Com a chegada da direita ao poder, pouco mudou. À exceção do ano de 2014, em que se consumiu apenas metade das duas almofadas, a margem orçamental para emergências e derrapagens inesperadas foi sempre amplamente consumida. Os anos 2011 e 2014 são notórios nesse aspeto: 95% e 90%, respetivamente, do dinheiro posto de lado foi usado.
A polémica de 2015
E parece que neste ano há nova reedição do assunto. A polémica recorrente voltou a estalar na semana passada quando a Unidade Técnica de Apoio Orçamental (UTAO), que assessora o Parlamento, revelou que só "no mês de novembro a reafetação da dotação provisional foi de 278,3 milhões de euros, essencialmente para despesas com pessoal do Ministério da Educação e do Ministério da Justiça".
Será o resultado de vários efeitos: rescisões amigáveis que não se verificaram, menos saídas para a reforma, mais contratações.
A UTAO diz inclusivamente que o défice pode estar em risco porque "a dotação orçamental aprovada no OE 2015 para as despesas com pessoal deverá revelar-se insuficiente para o período novembro-dezembro".
O PSD assegura que deixou tudo encaminhado para que o défice fique abaixo de 3% (entretanto a meta de 2,7% tem sido gradualmente esquecida). O PS diz que não há garantias de que assim seja.

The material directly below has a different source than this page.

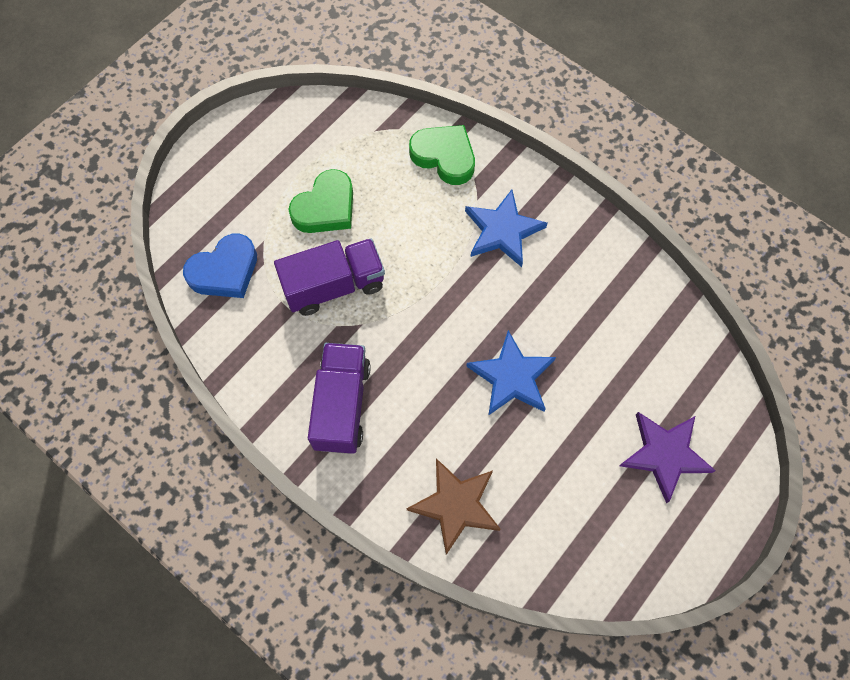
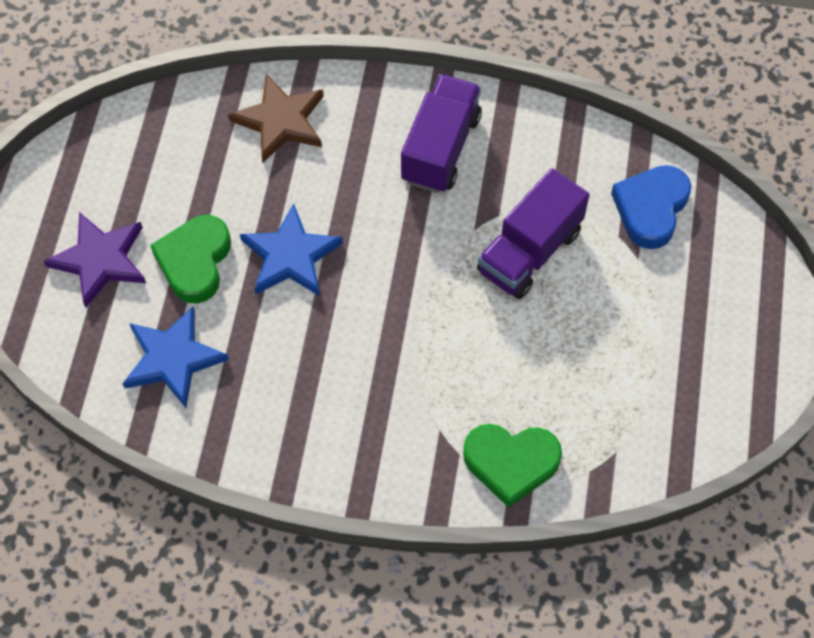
camera: 150 degrees right, 5 degrees down
(326, 207) = (600, 329): green heart -> green heart (195, 262)
(342, 405) = (441, 148): purple truck -> purple truck turned 135 degrees counterclockwise
(502, 231) = (388, 406): blue star -> blue star (173, 358)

A Unidade Orçamental mostra num estudo retrospetivo (2009 a 2014) que a despesa com pessoal é, invariavelmente, a rubrica que mais recursos exige à dotação provisional. Entre 2008 e 2011, consumiu 43% da verba de segurança. Neste ano volta a acontecer.
Avisos constantes
Ano após ano, o Tribunal de Contas tem feito considerações muito negativas sobre esta prática.
No parecer à Conta Geral do Estado de 2013, os juízes observam que "a dotação provisional, destinada a despesas imprevisíveis e inadiáveis, voltou a ser significativamente utilizada (447 milhões de euros) para reforçar diversas dotações suborçamentadas". Isto "evidencia a sua utilização indevida e o desrespeito pelo princípio da especificação".
Em 2012, tinha havido um aviso igual. Na altura, a ministra das Finanças, Maria Luís Albuquerque, defendeu-se assim perante o tribunal: "A dotação provisional é um instrumento de gestão orçamental disponível para fazer face a situações imprevisíveis. A situação económica e financeira que temos vivido nos últimos anos tem conduzido a um aumento de incerteza e, consequentemente, à necessidade de uma gestão orçamental mais exigente." E rejeitou a existência de suborçamentações. O TdC ripostou que a sua análise "corrobora a utilização da dotação provisional para reforço de dotações suborçamentadas".
Os executivos PS também foram repreendidos. Em 2009, o tribunal anotou que "o reforço das dotações para despesas com pessoal em 8,3%, superior ao registado no ano anterior (6,2%), continua a revelar suborçamentação". "Não se compreende a sua crescente utilização para o reforço de despesas com pessoal."
Quem não alinha no tom crítico dos juízes é Miguel Beleza, ex-ministro das Finanças do PSD.
"O uso da dotação provisional e da reserva orçamental é algo que considero normal, que tem aliás acontecido muitas vezes ao longo dos últimos anos", declarou ao DN/Dinheiro Vivo. "Não vejo grande mal no uso dessas dotações. Elas estão lá para isso", acrescenta.
Segundo o professor, não se trata de dinheiro novo. São verbas que estão incluídas na autorização de despesa corrente anual e que, se forem usadas, "acabam por permitir maior flexibilidade na gestão orçamental" de final do ano.
Haja suborçamentação ou não haja, a verdade é que a utilização da margem de segurança orçamental serve quase sempre para amortecer deslizes que se tornam evidentes e inevitáveis... na reta final do ano. Quando isto acontece, o efeito é imediato: impede-se poupança orçamental que poderia ser usada para reduzir o défice ou aliviar a pressão sobre despesa ou receita.